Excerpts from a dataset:

◆ ◆ ◆

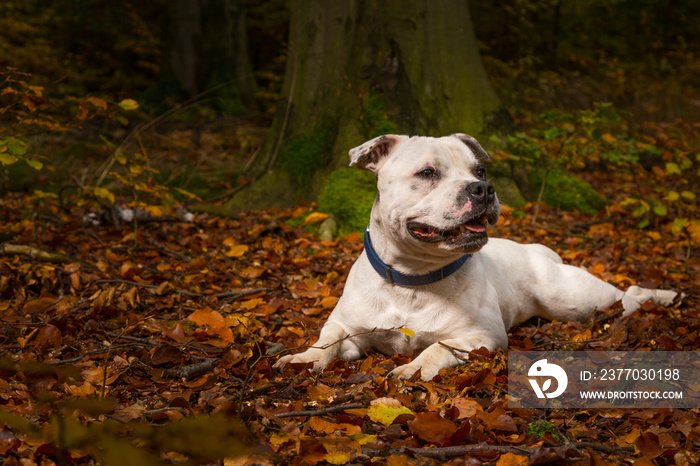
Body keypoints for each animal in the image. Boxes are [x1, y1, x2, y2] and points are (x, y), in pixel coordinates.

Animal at [274, 133, 680, 380]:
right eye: (427, 172)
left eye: (480, 170)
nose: (483, 187)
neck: (412, 278)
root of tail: (534, 249)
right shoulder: (351, 331)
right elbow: (326, 341)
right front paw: (303, 358)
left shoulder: (479, 337)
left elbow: (436, 348)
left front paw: (412, 368)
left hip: (575, 300)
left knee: (628, 294)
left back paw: (663, 296)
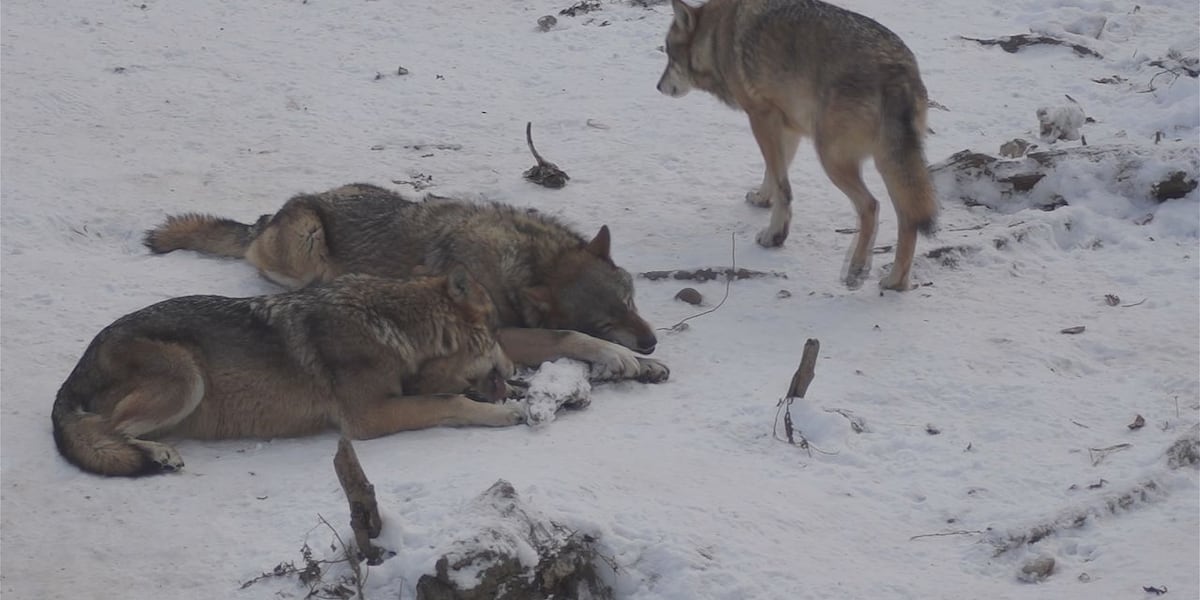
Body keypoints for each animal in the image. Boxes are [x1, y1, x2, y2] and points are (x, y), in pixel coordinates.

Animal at [52, 270, 524, 477]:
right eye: (498, 333)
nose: (518, 368)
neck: (397, 327)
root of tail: (78, 366)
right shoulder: (366, 418)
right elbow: (452, 401)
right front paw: (508, 414)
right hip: (186, 379)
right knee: (109, 428)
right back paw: (160, 454)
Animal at [144, 184, 669, 382]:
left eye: (630, 301)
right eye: (605, 321)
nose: (651, 341)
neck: (527, 262)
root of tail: (269, 216)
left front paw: (646, 363)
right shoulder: (498, 333)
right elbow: (568, 334)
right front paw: (620, 357)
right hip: (306, 244)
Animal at [657, 0, 938, 290]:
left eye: (669, 56)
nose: (658, 86)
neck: (715, 37)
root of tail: (897, 69)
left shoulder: (761, 117)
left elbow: (783, 187)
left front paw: (774, 235)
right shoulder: (786, 127)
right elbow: (772, 174)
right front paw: (761, 198)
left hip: (831, 158)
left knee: (871, 206)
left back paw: (856, 270)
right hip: (890, 162)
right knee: (908, 218)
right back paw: (895, 282)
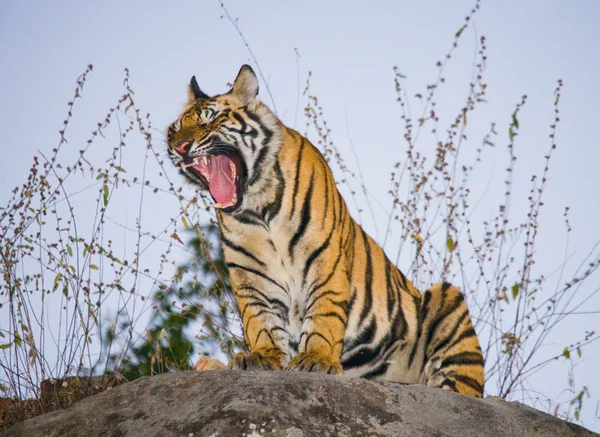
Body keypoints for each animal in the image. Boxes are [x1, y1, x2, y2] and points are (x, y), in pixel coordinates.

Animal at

◆ ◆ ◆

## The task:
Each record must be repeated exactly, and no picture may be carried over.

## Response to the exercise:
Body keypoints for each animal in the image. Boxes are [x1, y1, x2, y2] and points are (x, y), in pixel coordinates.

Animal at [274, 133, 680, 380]:
right eye: (427, 172)
left eye: (480, 170)
nose: (483, 187)
neck: (412, 278)
root of tail: (534, 249)
right shoulder: (351, 331)
right elbow: (326, 341)
right front paw: (303, 358)
left shoulder: (479, 337)
left elbow: (436, 348)
left front paw: (412, 368)
left hip: (575, 300)
left knee: (628, 294)
left back paw: (663, 296)
Body keypoints for each animal in the image. Boxes are [x1, y1, x2, y2] and points are (x, y), in pixel coordinates.

Animal at [52, 270, 524, 477]:
right eye: (498, 333)
nose: (518, 368)
neck: (397, 327)
root of tail: (78, 366)
right shoulder: (366, 418)
right elbow: (452, 401)
right front paw: (508, 414)
right hip: (186, 379)
right knee: (109, 428)
right back paw: (160, 454)
Animal at [144, 184, 669, 382]:
left eye: (630, 301)
right eye: (605, 321)
nose: (651, 341)
neck: (527, 262)
root of tail: (269, 216)
left front paw: (646, 363)
right shoulder: (498, 333)
right elbow: (568, 334)
right front paw: (620, 357)
right hip: (306, 244)
Animal at [657, 0, 938, 290]:
left eye: (669, 56)
nose: (658, 86)
neck: (715, 37)
root of tail: (897, 69)
left shoulder: (761, 117)
left elbow: (783, 187)
left front paw: (774, 235)
right shoulder: (786, 127)
right elbow: (772, 174)
right front paw: (761, 198)
left hip: (831, 158)
left knee: (871, 206)
left back paw: (856, 270)
right hip: (890, 162)
right knee: (908, 218)
right back paw: (895, 282)
Body keypoints for each animal in the image. Boxes are [x1, y1, x2, y2] and points are (x, y), in pixel coordinates.

Animal at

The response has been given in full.